* PROVIDED MATERIAL
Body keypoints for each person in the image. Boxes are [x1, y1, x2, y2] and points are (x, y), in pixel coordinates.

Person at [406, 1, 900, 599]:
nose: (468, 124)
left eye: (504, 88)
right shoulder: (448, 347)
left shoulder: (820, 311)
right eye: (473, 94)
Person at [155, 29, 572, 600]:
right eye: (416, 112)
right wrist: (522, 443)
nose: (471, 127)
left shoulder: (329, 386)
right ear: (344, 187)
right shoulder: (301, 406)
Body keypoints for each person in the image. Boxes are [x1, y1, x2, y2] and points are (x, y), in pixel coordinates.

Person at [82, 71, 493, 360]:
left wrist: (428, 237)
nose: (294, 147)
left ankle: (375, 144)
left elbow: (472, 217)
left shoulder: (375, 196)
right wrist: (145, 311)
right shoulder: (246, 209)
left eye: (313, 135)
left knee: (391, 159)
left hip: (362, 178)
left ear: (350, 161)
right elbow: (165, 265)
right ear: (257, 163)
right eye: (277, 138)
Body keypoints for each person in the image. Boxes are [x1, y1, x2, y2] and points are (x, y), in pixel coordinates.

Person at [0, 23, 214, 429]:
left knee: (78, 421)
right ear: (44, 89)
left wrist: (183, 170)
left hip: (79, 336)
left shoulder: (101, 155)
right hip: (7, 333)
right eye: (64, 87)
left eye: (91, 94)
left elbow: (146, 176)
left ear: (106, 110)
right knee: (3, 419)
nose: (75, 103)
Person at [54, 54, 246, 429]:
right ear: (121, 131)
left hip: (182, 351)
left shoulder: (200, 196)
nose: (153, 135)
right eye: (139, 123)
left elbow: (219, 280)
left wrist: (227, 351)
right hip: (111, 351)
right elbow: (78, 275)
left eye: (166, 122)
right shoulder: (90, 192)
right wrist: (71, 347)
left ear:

* WHAT TO DO
Both the line containing "left shoulder: (820, 311)" and the line containing "right ear: (257, 163)" belong in the answer. Print them and every line above that falls between them exactly, and no others.

* SOLUTION
left shoulder: (820, 311)
right eye: (473, 94)
Person at [155, 29, 572, 600]:
right eye: (416, 112)
right wrist: (522, 443)
nose: (471, 127)
left shoulder: (329, 386)
right ear: (344, 187)
right shoulder: (301, 406)
Body keypoints for each person in the image. Boxes are [x1, y1, x2, y2] and points are (x, y), in pixel coordinates.

Person at [82, 71, 493, 360]:
left wrist: (428, 237)
nose: (294, 147)
left ankle: (375, 144)
left elbow: (472, 217)
left shoulder: (375, 196)
right wrist: (145, 311)
right shoulder: (246, 209)
left eye: (313, 135)
left knee: (391, 159)
left hip: (362, 178)
left ear: (350, 161)
right elbow: (165, 265)
right ear: (257, 163)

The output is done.